UNIVERSALITY FOR CRITICAL KCM: FINITE NUMBER OF STABLE DIRECTIONS
成果类型:
Article
署名作者:
Hartarsky, Ivailo; Martinelli, Fabio; Toninelli, Cristina
署名单位:
Centre National de la Recherche Scientifique (CNRS); CNRS - National Institute for Mathematical Sciences (INSMI); Universite PSL; Universite Paris-Dauphine; Roma Tre University
刊物名称:
ANNALS OF PROBABILITY
ISSN/ISSBN:
0091-1798
DOI:
10.1214/20-AOP1500
发表日期:
2021
页码:
2141-2174
关键词:
bootstrap percolation
DYNAMICS
models
摘要:
In this paper, we consider kinetically constrained models (KCM) on Z(2) with general update families U. For U belonging to the so-called critical class, our focus is on the divergence of the infection time of the origin for the equilibrium process as the density of the facilitating sites vanishes. In a recent paper (Probab. Theory Related Fields 178 (2020) 289-326), Mareche and two of the present authors proved that if U has an infinite number of stable directions, then on a doubly logarithmic scale the above divergence is twice the one in the corresponding U-bootstrap percolation.
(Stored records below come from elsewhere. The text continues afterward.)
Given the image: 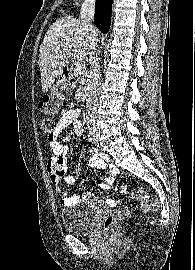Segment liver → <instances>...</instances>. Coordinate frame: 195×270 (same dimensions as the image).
<instances>
[{
  "instance_id": "6515ba94",
  "label": "liver",
  "mask_w": 195,
  "mask_h": 270,
  "mask_svg": "<svg viewBox=\"0 0 195 270\" xmlns=\"http://www.w3.org/2000/svg\"><path fill=\"white\" fill-rule=\"evenodd\" d=\"M96 36L97 30L94 27ZM90 44V32L81 19L62 17L54 22L45 34L40 46L39 68L42 91L47 92L61 74L70 57V50L86 51Z\"/></svg>"
}]
</instances>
Here, we prove instead that, contrary to previous conjectures (Comm. Math. Phys. 369 (2019) 761-809), in the complementary case the two divergences are the same. In particular, we establish the full universality partition for critical U. The main novel contribution is the identification of the leading mechanism governing the motion of infected critical droplets. It consists of a peculiar hierarchical combination of mesoscopic East-like motions.